Renouncing hatred, Kavanagh committed himself to an acceptance of life as it is and a celebration of its small pleasures. He repudiated his years as a reformer, observing in his “Self Portrait” that “stupid poets and artists think that by taking subjects of public importance it will help their work to survive. ... The things that really matter are casual, insignificant little things.” He also asserted that “in the final simplicity we don’t care whether we appear foolish or not. ... We are satisfied with being ourselves, however small.” As an example of the change in his writing, Kavanagh quoted the opening lines of his sonnet “Canal Bank Walk”: “Leafy-with-love banks and the green waters of the canal / Pouring redemption for me, that I do / The will of God wallow in the habitual, the banal / Grow with nature again as before I grew.” He wrote many other poems expressing such inner tranquility, several of them sonnets, and they were praised in reviews of the collections Come Dance With Kitty Stobling (1960) and Collected Poems (1964). Discussing the latter book for the New York Times Book Review, Richard Murphy called the sonnets “the most positive work [Kavanagh] has done,” praising them as “a lyrical celebration of love fulfilled in man by God.”

Kavanagh’s last major work was prompted when Radio Telefis Eireann, the Irish broadcasting network, invited him to write and narrate an autobiographical television program for its “Self Portrait” series. The resulting work, which appeared in print soon after its telecast in 1962, is not a detailed record of Kavanagh’s life but rather a series of his comments and recollections. Full of strong opinions and sometimes self-contradictory, the script has been assessed by many commentators as an accurate, engaging, and individualistic portrait of the artist. The broadcast “was the high point of Patrick’s career,” his brother Peter recalled. “First, he had asserted himself as a poet with the authorities and won; second, he had issued his statement to the public both in what he said and in his manner of saying it.”

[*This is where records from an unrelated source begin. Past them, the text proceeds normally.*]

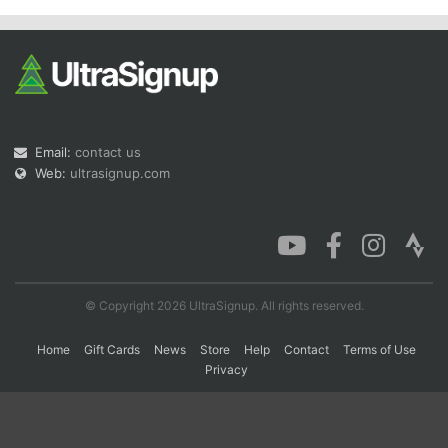
Con
Res
Ho
Ne
St
SI
He
B
Ca
CA
Ev
Fin
Email:
contact us
Web:
ultrasignup.com
© Copyright 2026 UltraSignup. All rights reserved.
Home
Gift Cards
News
Store
Help
Contact
Terms of Use
Privacy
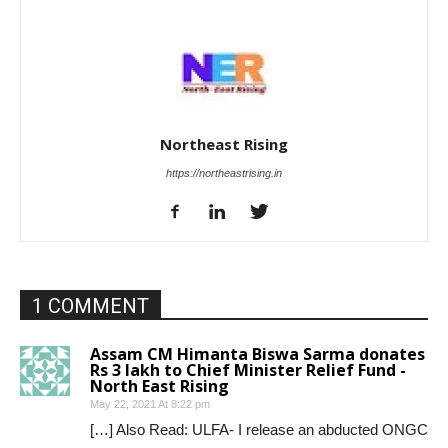
Northeast Rising
https://northeastrising.in
1 COMMENT
Assam CM Himanta Biswa Sarma donates
Rs 3 lakh to Chief Minister Relief Fund -
North East Rising
May 22, 2021 At 8:22 pm
[…] Also Read: ULFA- I release an abducted ONGC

Kavanagh’s willingness to make strong personal statements in his writing remains a major factor in his appeal and influence. As Nemo observed, “It would not be incorrect to say that one of his more serious handicaps in becoming a successful poet was his personality. At the same time, however, it is his personality that vitalizes his best writing. Had he been able to direct his responses to life and literature in a more orderly and logical fashion he might have produced a more even body of work, but one lacking the intensity and clarity of vision that characterizes his better poems.” At the close of his “Self Portrait,” Kavanagh seemed to embrace such intensity as a way of life. “Courage,” he asserted, “is nearly everything. Our pure impulses are always right.”

Kavanagh married his longtime partner Katherine Barry Moloney in 1967 and died that same year in Dublin, Ireland.